--- DATA UNDER STUDY Enclosed Below ---

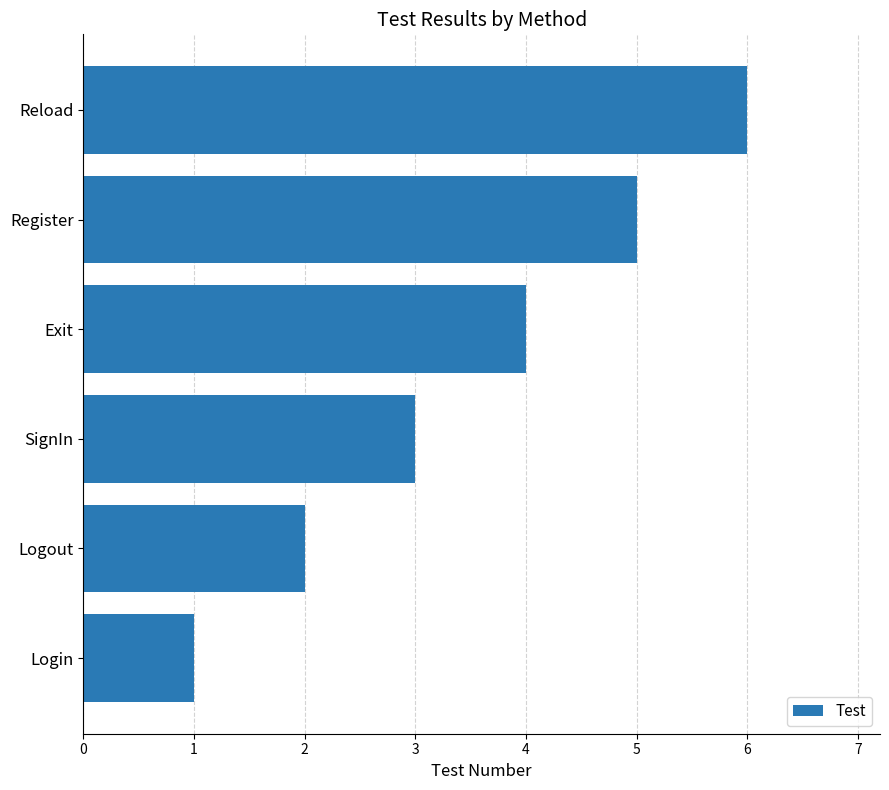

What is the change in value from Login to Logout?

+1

--- End of Enclosed DATA UNDER STUDY ---
--- DATA UNDER STUDY Enclosed Below ---

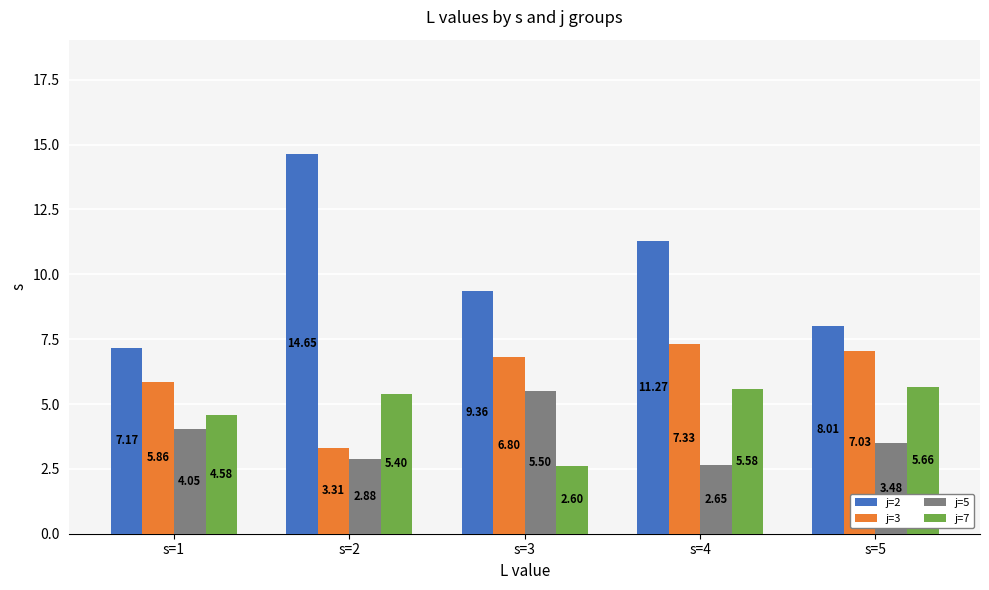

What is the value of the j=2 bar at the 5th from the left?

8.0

--- End of Enclosed DATA UNDER STUDY ---
--- DATA UNDER STUDY Enclosed Below ---

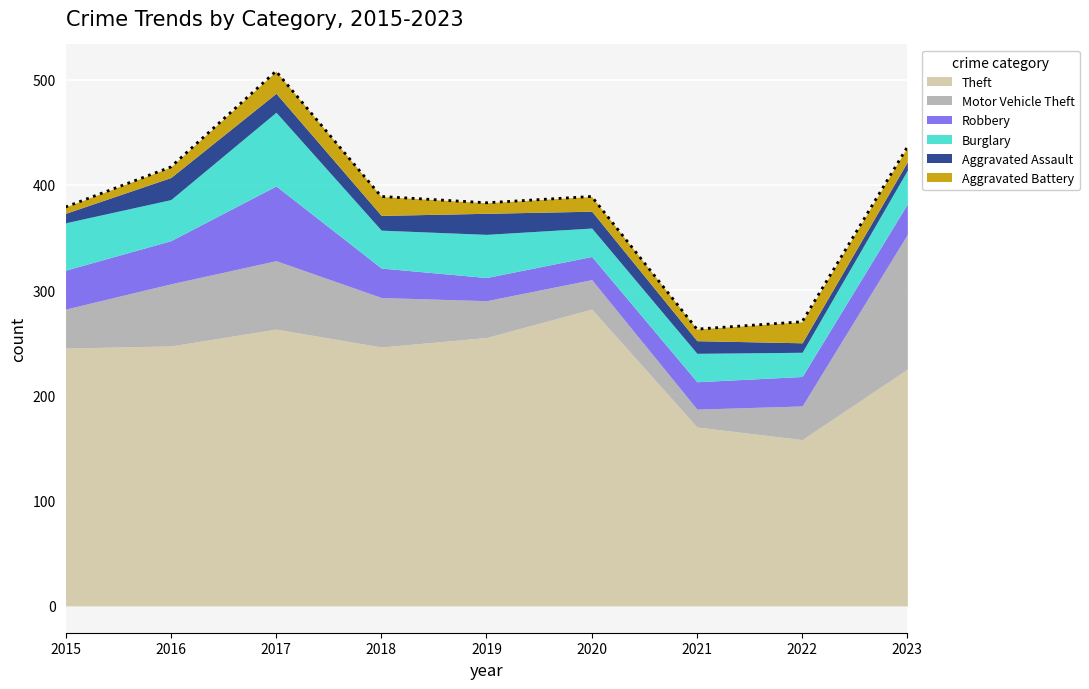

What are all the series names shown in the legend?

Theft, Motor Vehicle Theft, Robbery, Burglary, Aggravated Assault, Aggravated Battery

--- End of Enclosed DATA UNDER STUDY ---

Reproduce, word for word, the lines of the entries above from the one containing "What are all" through the one containing "Theft, Motor Vehicle", including both of those lines.

• FINISHED EXERCISE:
What are all the series names shown in the legend?

Theft, Motor Vehicle Theft, Robbery, Burglary, Aggravated Assault, Aggravated Battery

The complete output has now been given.